### Task goal
Reproduce the text of each record below word for word, leaving the pictures out.

╔══

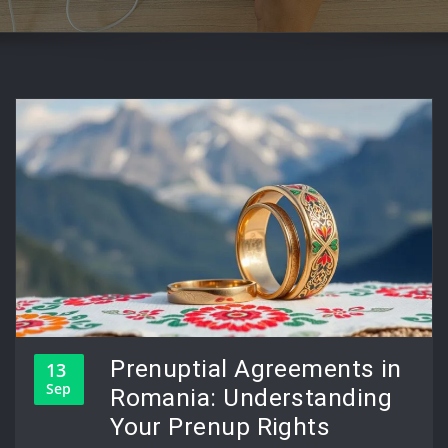
Prenuptial Agreements in
13
Sep
Romania: Understanding
Your Prenup Rights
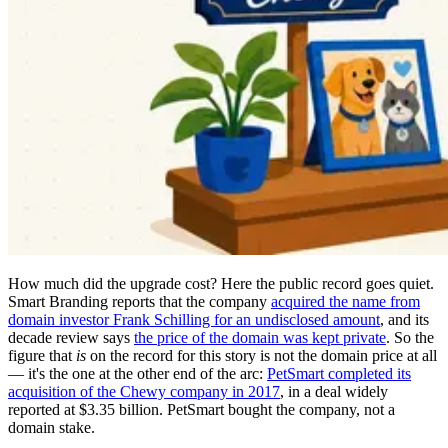
How much did the upgrade cost? Here the public record goes quiet.
Smart Branding reports that the company
acquired the name from
domain investor Frank Schilling for an undisclosed amount
, and its
decade review says
the price of the domain was kept private
. So the
figure that
is
on the record for this story is not the domain price at all
— it's the one at the other end of the arc:
PetSmart completed its
acquisition of the Chewy company in 2017
, in a deal widely
reported at $3.35 billion. PetSmart bought the company, not a
domain stake.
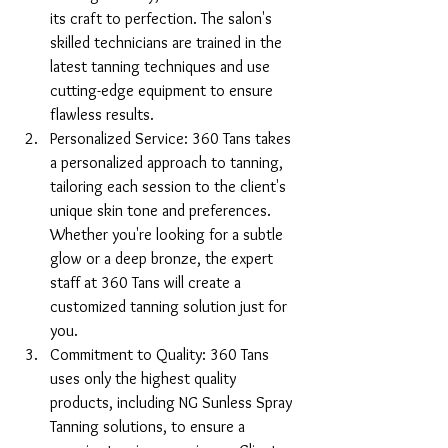
its craft to perfection. The salon's 
skilled technicians are trained in the 
latest tanning techniques and use 
cutting-edge equipment to ensure 
flawless results.
Personalized Service: 360 Tans takes 
a personalized approach to tanning, 
tailoring each session to the client's 
unique skin tone and preferences. 
Whether you're looking for a subtle 
glow or a deep bronze, the expert 
staff at 360 Tans will create a 
customized tanning solution just for 
you.
Commitment to Quality: 360 Tans 
uses only the highest quality 
products, including NG Sunless Spray 
Tanning solutions, to ensure a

╚══

### Task answer
Prenuptial Agreements in
13
Sep
Romania: Understanding
Your Prenup Rights
How much did the upgrade cost? Here the public record goes quiet.
Smart Branding reports that the company
acquired the name from
domain investor Frank Schilling for an undisclosed amount
, and its
decade review says
the price of the domain was kept private
. So the
figure that
is
on the record for this story is not the domain price at all
— it's the one at the other end of the arc:
PetSmart completed its
acquisition of the Chewy company in 2017
, in a deal widely
reported at $3.35 billion. PetSmart bought the company, not a
domain stake.
its craft to perfection. The salon's 
skilled technicians are trained in the 
latest tanning techniques and use 
cutting-edge equipment to ensure 
flawless results.
Personalized Service: 360 Tans takes 
a personalized approach to tanning, 
tailoring each session to the client's 
unique skin tone and preferences. 
Whether you're looking for a subtle 
glow or a deep bronze, the expert 
staff at 360 Tans will create a 
customized tanning solution just for 
you.
Commitment to Quality: 360 Tans 
uses only the highest quality 
products, including NG Sunless Spray 
Tanning solutions, to ensure a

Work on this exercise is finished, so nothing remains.